> EXERCISE DESCRIPTION
Rewrite each of the items below, substituting "favorites list" for every occurrence of "wishlist" and leaving all other text unchanged.

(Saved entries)

-*-

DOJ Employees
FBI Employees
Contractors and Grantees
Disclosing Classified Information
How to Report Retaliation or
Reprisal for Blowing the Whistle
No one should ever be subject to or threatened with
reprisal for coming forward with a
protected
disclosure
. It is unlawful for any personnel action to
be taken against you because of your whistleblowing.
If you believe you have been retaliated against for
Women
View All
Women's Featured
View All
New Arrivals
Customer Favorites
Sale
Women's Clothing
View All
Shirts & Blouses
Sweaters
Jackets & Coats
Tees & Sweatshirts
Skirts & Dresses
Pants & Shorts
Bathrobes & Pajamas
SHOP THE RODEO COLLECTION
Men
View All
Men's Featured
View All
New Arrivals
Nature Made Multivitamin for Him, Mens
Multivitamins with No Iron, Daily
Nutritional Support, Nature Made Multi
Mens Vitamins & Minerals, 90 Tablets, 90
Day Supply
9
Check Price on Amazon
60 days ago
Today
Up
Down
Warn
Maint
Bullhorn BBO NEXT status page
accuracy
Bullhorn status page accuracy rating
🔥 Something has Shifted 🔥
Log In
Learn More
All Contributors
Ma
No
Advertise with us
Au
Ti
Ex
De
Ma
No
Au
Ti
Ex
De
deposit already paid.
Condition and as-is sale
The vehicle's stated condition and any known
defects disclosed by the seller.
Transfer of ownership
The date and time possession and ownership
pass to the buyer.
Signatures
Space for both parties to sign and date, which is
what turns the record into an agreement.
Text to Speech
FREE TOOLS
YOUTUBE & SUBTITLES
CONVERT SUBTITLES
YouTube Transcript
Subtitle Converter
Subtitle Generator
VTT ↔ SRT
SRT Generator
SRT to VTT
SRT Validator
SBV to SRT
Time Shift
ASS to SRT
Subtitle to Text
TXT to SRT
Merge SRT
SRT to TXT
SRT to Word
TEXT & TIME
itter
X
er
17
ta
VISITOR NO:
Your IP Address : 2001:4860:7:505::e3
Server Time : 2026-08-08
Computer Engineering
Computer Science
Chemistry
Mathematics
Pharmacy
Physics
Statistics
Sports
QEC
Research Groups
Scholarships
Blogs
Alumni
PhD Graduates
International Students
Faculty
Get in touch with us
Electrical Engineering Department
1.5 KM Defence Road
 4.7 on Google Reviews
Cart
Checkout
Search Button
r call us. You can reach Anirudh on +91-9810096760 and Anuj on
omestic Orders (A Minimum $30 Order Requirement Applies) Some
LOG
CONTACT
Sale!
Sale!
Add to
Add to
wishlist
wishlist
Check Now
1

-*-

> RESPONSE AREA
DOJ Employees
FBI Employees
Contractors and Grantees
Disclosing Classified Information
How to Report Retaliation or
Reprisal for Blowing the Whistle
No one should ever be subject to or threatened with
reprisal for coming forward with a
protected
disclosure
. It is unlawful for any personnel action to
be taken against you because of your whistleblowing.
If you believe you have been retaliated against for
Women
View All
Women's Featured
View All
New Arrivals
Customer Favorites
Sale
Women's Clothing
View All
Shirts & Blouses
Sweaters
Jackets & Coats
Tees & Sweatshirts
Skirts & Dresses
Pants & Shorts
Bathrobes & Pajamas
SHOP THE RODEO COLLECTION
Men
View All
Men's Featured
View All
New Arrivals
Nature Made Multivitamin for Him, Mens
Multivitamins with No Iron, Daily
Nutritional Support, Nature Made Multi
Mens Vitamins & Minerals, 90 Tablets, 90
Day Supply
9
Check Price on Amazon
60 days ago
Today
Up
Down
Warn
Maint
Bullhorn BBO NEXT status page
accuracy
Bullhorn status page accuracy rating
🔥 Something has Shifted 🔥
Log In
Learn More
All Contributors
Ma
No
Advertise with us
Au
Ti
Ex
De
Ma
No
Au
Ti
Ex
De
deposit already paid.
Condition and as-is sale
The vehicle's stated condition and any known
defects disclosed by the seller.
Transfer of ownership
The date and time possession and ownership
pass to the buyer.
Signatures
Space for both parties to sign and date, which is
what turns the record into an agreement.
Text to Speech
FREE TOOLS
YOUTUBE & SUBTITLES
CONVERT SUBTITLES
YouTube Transcript
Subtitle Converter
Subtitle Generator
VTT ↔ SRT
SRT Generator
SRT to VTT
SRT Validator
SBV to SRT
Time Shift
ASS to SRT
Subtitle to Text
TXT to SRT
Merge SRT
SRT to TXT
SRT to Word
TEXT & TIME
itter
X
er
17
ta
VISITOR NO:
Your IP Address : 2001:4860:7:505::e3
Server Time : 2026-08-08
Computer Engineering
Computer Science
Chemistry
Mathematics
Pharmacy
Physics
Statistics
Sports
QEC
Research Groups
Scholarships
Blogs
Alumni
PhD Graduates
International Students
Faculty
Get in touch with us
Electrical Engineering Department
1.5 KM Defence Road
 4.7 on Google Reviews
Cart
Checkout
Search Button
r call us. You can reach Anirudh on +91-9810096760 and Anuj on
omestic Orders (A Minimum $30 Order Requirement Applies) Some
LOG
CONTACT
Sale!
Sale!
Add to
Add to
favorites list
favorites list
Check Now
1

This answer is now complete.